_TEXT FOR ANALYSIS:_
== Segment start ==

[Nepomuk] Re: Presentation, queries and other stuff

Mon Mar 7 14:30:18 CET 2011

You get soprano at soprano.sf.net.
As for compiling: check the INSTALL file that comes with it.
Maybe before trying to compile you should install soprano-devel from
your distribution to make sure you get all the dependencies for building it.

Cheers,
Sebastian

On 03/07/2011 12:42 PM, Ignacio Serantes wrote:
> 
> On Mon, Mar 7, 2011 at 10:09 AM, Sebastian Trüg <trueg at kde.org
> <mailto:trueg at kde.org>> wrote:
> 
>     I forgot one thing:
> 
>     about the web interface. Nepomuk is running Virtuoso in lite mode. To
>     disable that you need to hack Soprano and comment line 328 in
>     soprano/backends/virtuoso/virtuosocontroller.cpp.
>     Sadly there is no configuration option for that at the moment.
> 
> 
> All I know about compiling in linux is:
> 1) Download and uncompress tgz.
> 2) ./configure && make && sudo make install
> 
> Could Soprano be compiled with my skills? Where I can download the tgz?
> 
>     Cheers,
>     Sebastian
> 
>     On 03/06/2011 02:33 PM, Ignacio Serantes wrote:
>     > On Wed, Mar 2, 2011 at 12:24 PM, Sebastian Trüg <trueg at kde.org
>     <mailto:trueg at kde.org>
>     > <mailto:trueg at kde.org <mailto:trueg at kde.org>>> wrote:
>     >
>     > Hi!

== Segment end ==

_TASK OBJECTIVE:_
Answer these about the Nepomuk mailing list thread above:
1. At what address can Soprano be obtained?
2. Which line in which file must be commented out to stop Virtuoso from running in lite mode?
3. What package from the distribution is suggested to install before compiling?

_DATASET CONTENT:_
== Segment start ==

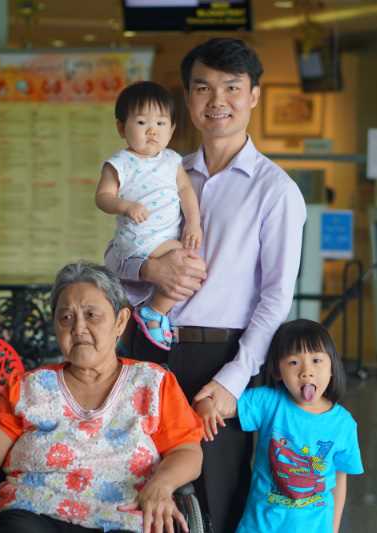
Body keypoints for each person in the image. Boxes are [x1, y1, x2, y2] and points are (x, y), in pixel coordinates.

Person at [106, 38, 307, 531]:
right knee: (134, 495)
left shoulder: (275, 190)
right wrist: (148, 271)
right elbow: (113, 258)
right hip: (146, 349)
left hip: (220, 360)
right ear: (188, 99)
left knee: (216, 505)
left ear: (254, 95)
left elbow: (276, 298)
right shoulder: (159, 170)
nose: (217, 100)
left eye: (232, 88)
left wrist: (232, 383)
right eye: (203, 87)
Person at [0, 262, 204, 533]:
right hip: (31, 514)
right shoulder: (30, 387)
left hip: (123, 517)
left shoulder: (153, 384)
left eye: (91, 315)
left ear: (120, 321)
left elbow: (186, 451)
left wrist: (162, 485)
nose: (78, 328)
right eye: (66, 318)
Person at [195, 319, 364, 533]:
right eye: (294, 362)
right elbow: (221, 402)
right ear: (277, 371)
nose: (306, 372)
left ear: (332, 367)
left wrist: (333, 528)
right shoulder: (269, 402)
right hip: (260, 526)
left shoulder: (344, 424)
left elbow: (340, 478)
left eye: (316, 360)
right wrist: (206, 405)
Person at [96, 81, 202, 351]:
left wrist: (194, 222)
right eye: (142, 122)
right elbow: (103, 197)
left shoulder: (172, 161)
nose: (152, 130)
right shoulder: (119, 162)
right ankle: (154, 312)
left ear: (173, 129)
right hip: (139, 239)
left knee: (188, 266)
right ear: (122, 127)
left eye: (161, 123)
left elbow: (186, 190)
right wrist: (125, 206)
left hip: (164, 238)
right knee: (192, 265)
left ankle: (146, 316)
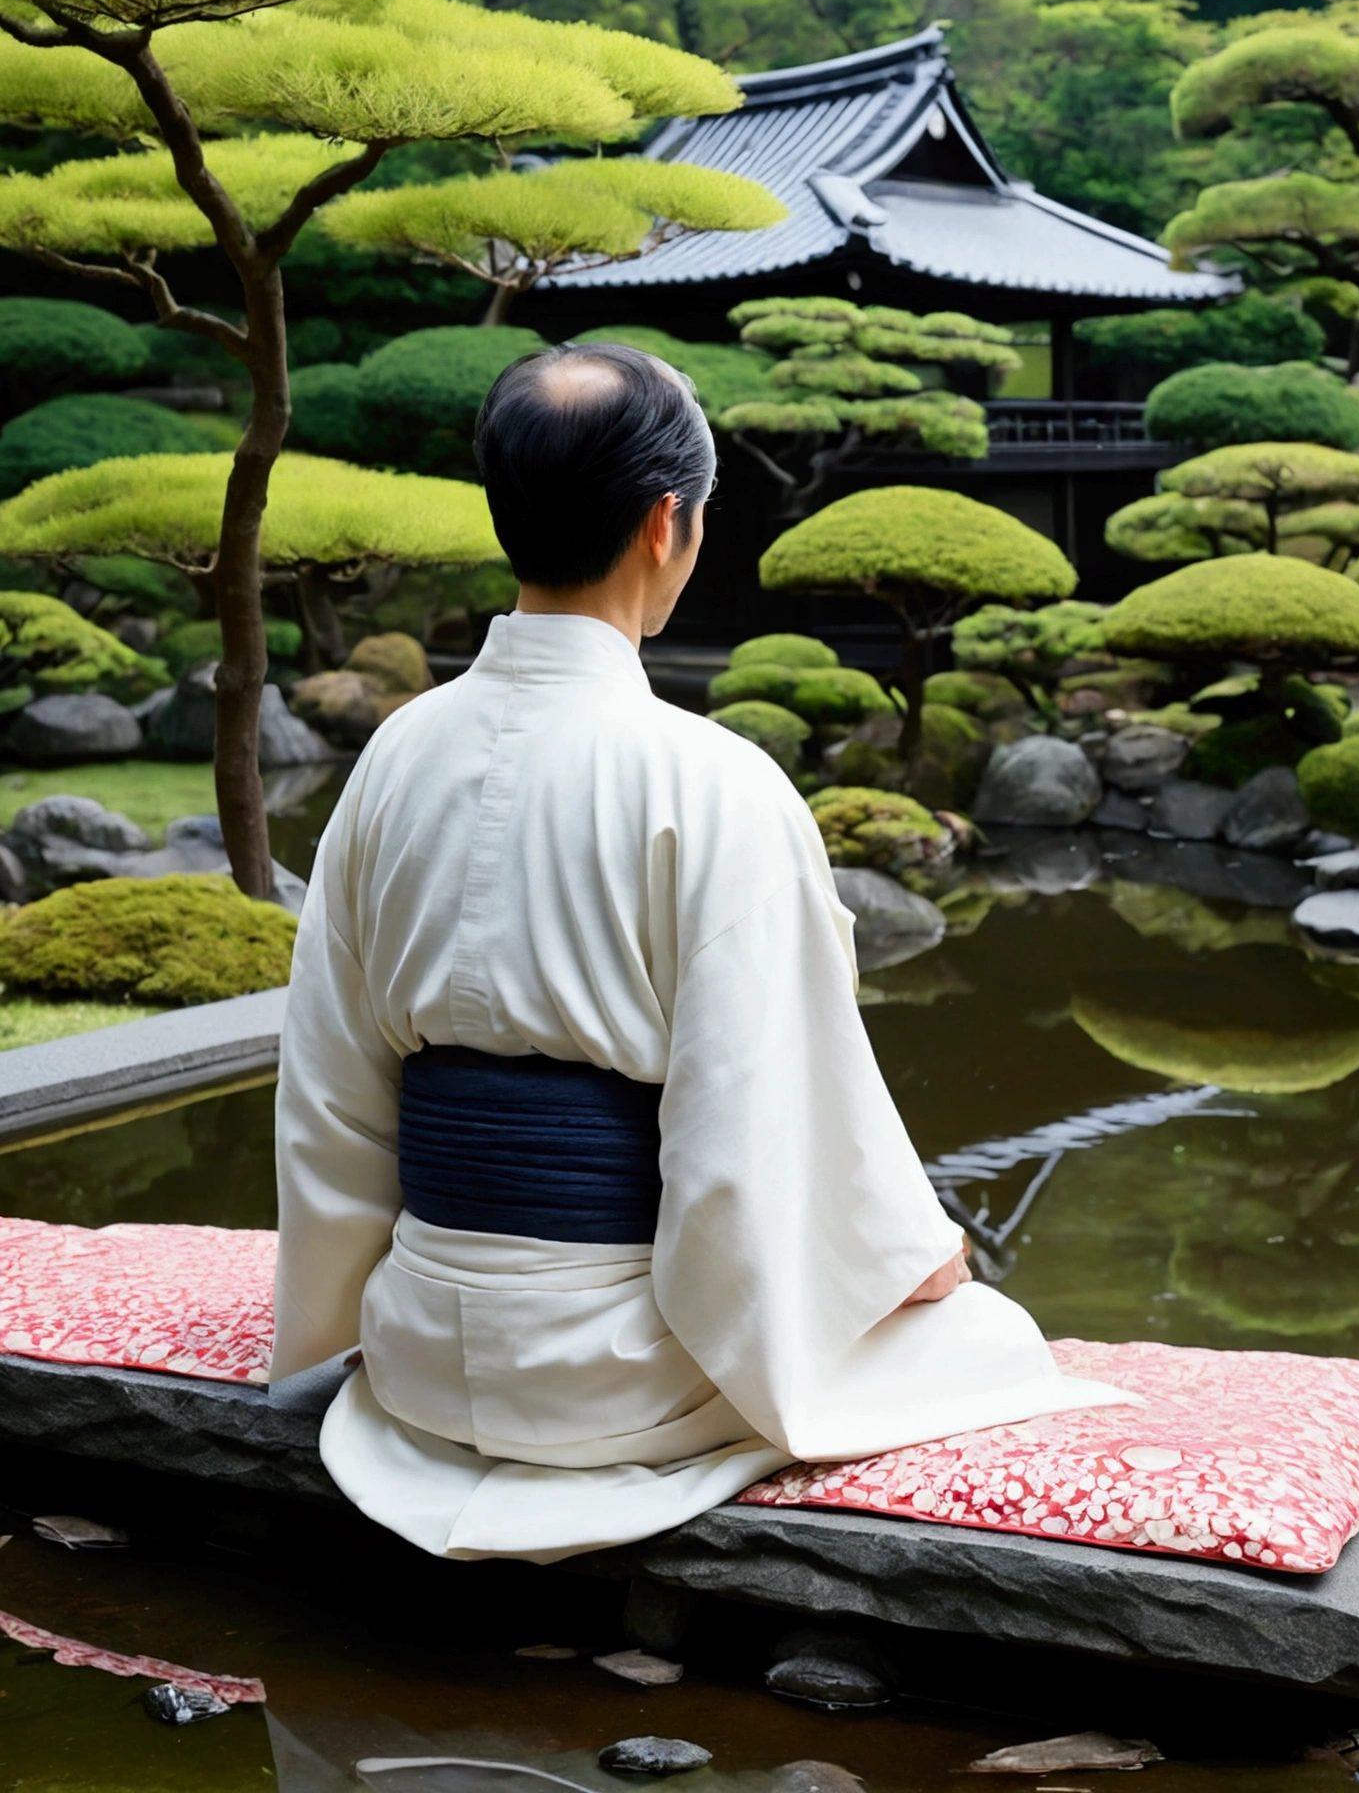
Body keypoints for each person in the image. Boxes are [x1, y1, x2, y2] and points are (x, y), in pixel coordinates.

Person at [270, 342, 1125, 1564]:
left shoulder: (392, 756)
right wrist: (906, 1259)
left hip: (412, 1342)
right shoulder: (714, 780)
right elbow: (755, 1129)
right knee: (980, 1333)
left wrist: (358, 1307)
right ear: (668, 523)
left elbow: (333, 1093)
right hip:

== Segment end ==

_WRITTEN ANSWER:_
1. soprano.sf.net
2. Line 328 in soprano/backends/virtuoso/virtuosocontroller.cpp
3. soprano-devel